Martha Mickler is the new president of the Woman’s Exchange of St. Augustine for 2017-18 succeeding Judy Riggle who was president for two years.
Mickler will lead the organization as it marks its 125th year of community service. It was founded in 1892 by the Whatsoever Circle (now known as the Rosalie James Circle) of the International Order of the King’s Daughters and Sons. The Woman’s Exchange was founded on Nov. 1, 1892 and is the second-oldest woman’s organization in St. Augustine.
Mickler says she plans to honor the history and traditions of the past 125 years and focus on the future. She stated “it is an honor to serve as President of the Woman’s Exchange during our 125th year. The Woman’s Exchange is an organization rich in history, tradition and service”.
Mickler and the new executive board were elected in April and installed at the May annual meeting in the garden of the historic Peña-Peck House on St. George Street. Serving with her are: First Vice President Jane Weizmann; Second Vice President Joanna McCune; Recording Secretary Pat Horn; Corresponding Secretary Sarah Wood Hunt; House Treasurer Carol Eklund and Shop Treasurer Bonnie Ewing.
Judy Riggle, immediate past president, becomes parliamentarian. Riggle also is Membership Chair of the Board of Governors of the Federation of Woman’s Exchanges. The Federation is a national organization of Woman’s Exchanges; not-for-profit groups that help people achieve economic stability through the consignment and sale of their fine-quality hand-crafted items.
Margo Pope, a past president of both the Woman’s Exchange and the Federation, conducted the installation.
During the annual meeting, Riggle recapped the challenging year the Woman’s Exchange had as a result of damage to the Anna Gardner Burt Memorial Garden and the Pena Peck House during Hurricane Matthew in October. Riggle quoted Dickens at the meeting, “it was the best of times, it was the worst of times”. She thanked all the members for their support in helping to recover from the hurricane damage. Riggle stated “it was a privilege to lead such a wonderful organization and I look forward to supporting our new president as we go into our 125th year.
Story since Matthew
The Exchange reopened 11 days after the hurricane and met all contracts for weddings in the garden, and hosted the first luncheon of its Fall luncheon series in 12 days.

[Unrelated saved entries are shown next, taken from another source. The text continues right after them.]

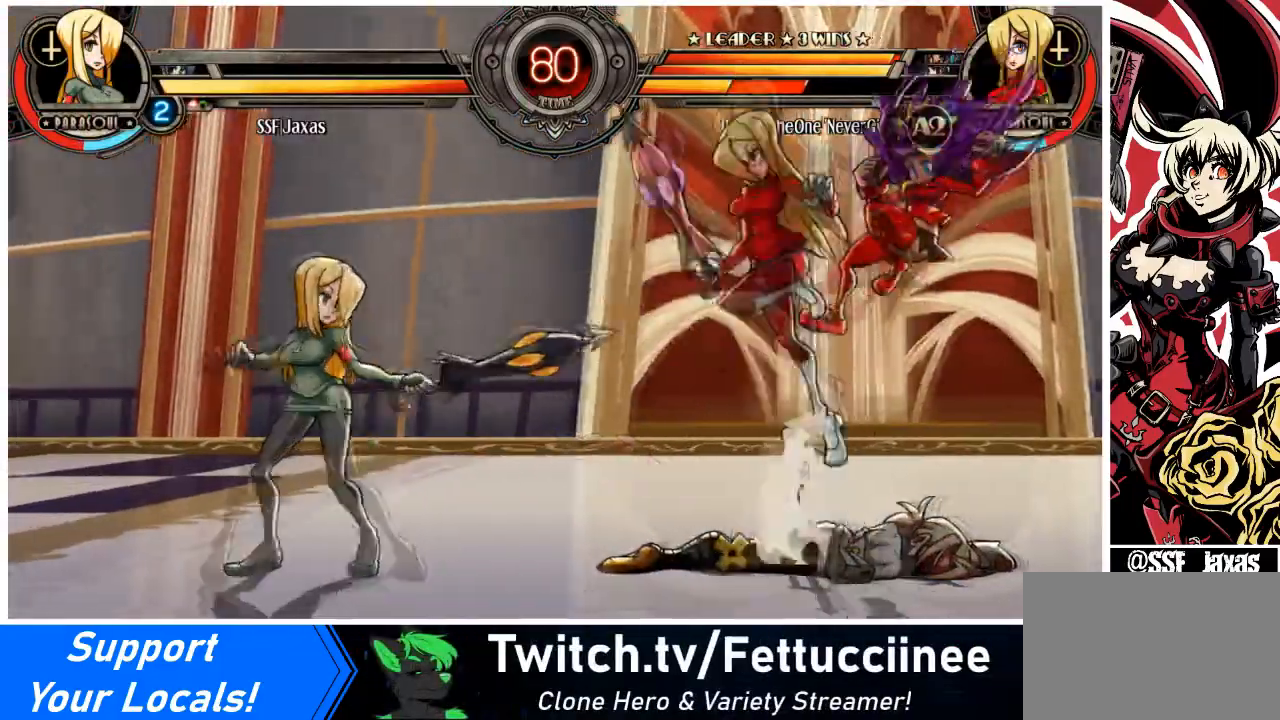
{"buttons": ["DPAD_LEFT"], "events": [[67, "DPAD_DOWN", "down"], [300, "TRIANGLE", "down"], [467, "DPAD_DOWN", "up"], [467, "TRIANGLE", "up"]]}
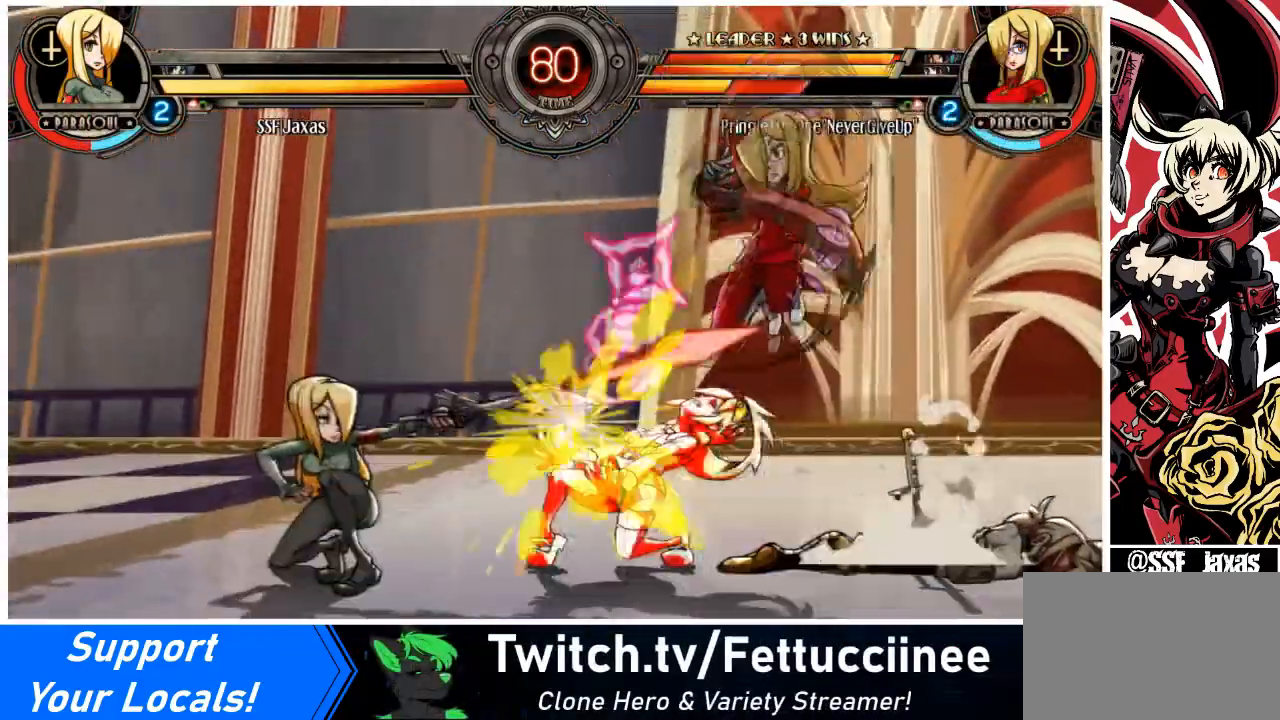
{"buttons": ["DPAD_LEFT"], "events": [[166, "R1", "down"], [333, "R1", "up"]]}
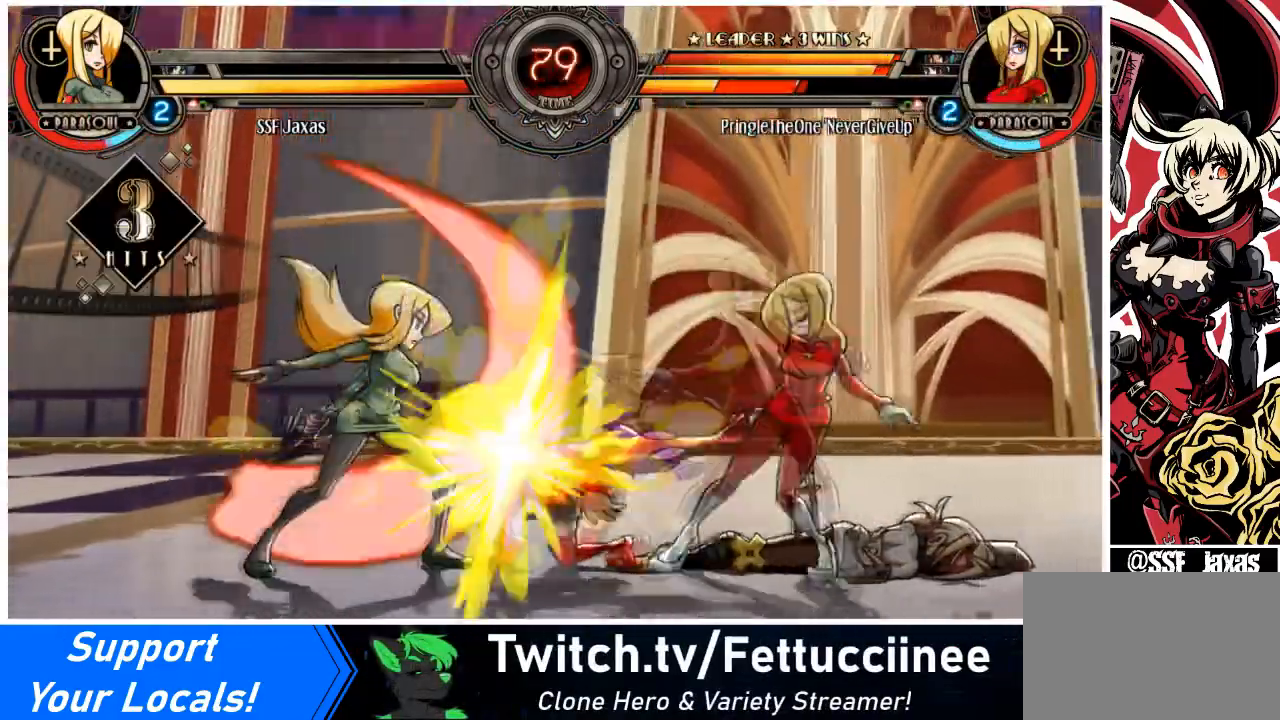
{"buttons": ["SQUARE", "DPAD_RIGHT"], "events": [[33, "R1", "down"], [267, "R1", "up"], [334, "DPAD_LEFT", "up"], [367, "DPAD_RIGHT", "down"], [400, "SQUARE", "down"]]}
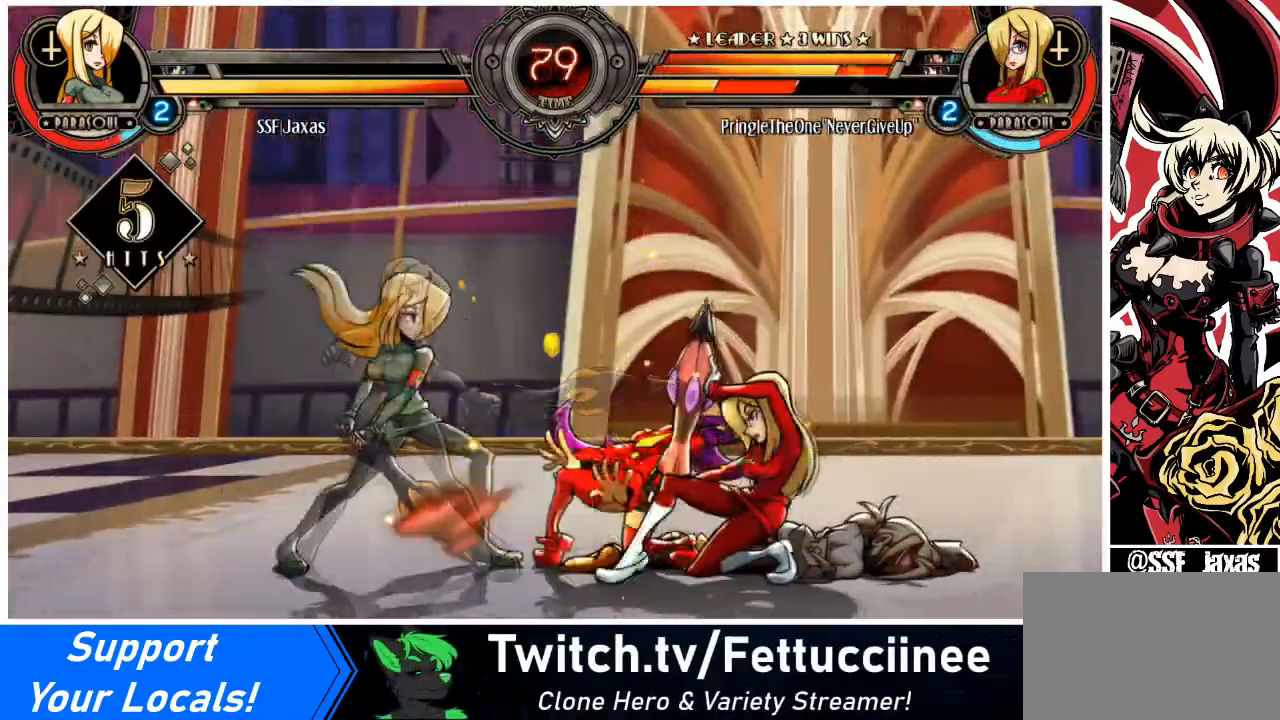
{"buttons": ["DPAD_RIGHT"], "events": [[100, "SQUARE", "up"], [133, "DPAD_RIGHT", "up"], [467, "DPAD_RIGHT", "down"]]}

The garden’s restoration, Riggle said, was made possible by donations from members and community residents who heard of its fate from the news media. Riggle also announced that a generous donation from the Camellia Garden Club will finance the new garden arbor to replace the one heavily damaged by Matthew.
A highlight of the annual meeting is the welcoming of new members. This year, the Woman’s Exchange welcomed five new members: Linda Avery, Lisa Chismark, Pat King, Anne-Marie Parramore and Cathy White. During their provisional year they will be learning about the organization by training to be tour docents, shop volunteers, work during the two luncheon seasons, and on special events.
The Woman’s Exchange took over the management of the Pena Peck House and garden on behalf of the City of St. Augustine in 1932. The multiple missions of the Woman’s Exchange are to help women achieve economic stability, promote hand-crafting through the sale of fine-quality, unique items made by consignors in the gift shop, and to show and preserve the Peña-Peck House at 143 St. George St.
The house was willed to the city in 1931 by it last owner, Anna Gardner Burt, whose grandparents, Dr. Seth Peck and his wife Sarah Lay Peck bought the house in 1837 and added the second story. The house was built circa 1750 for the Spanish Royal Treasurer Juan Estevan de Peña by order of the King of Spain. It was later home to two British period governors, John Moultrie and Patrick Tonyn. During Tonyn’s time, his official residence also became the last seat of the British government in North America, south of Canada, at the end of the Revolutionary War. It is one of the few coquina homes of the First Spanish Period that survive today in St. Augustine. Tours are offered daily and the garden is available for weddings and other special events.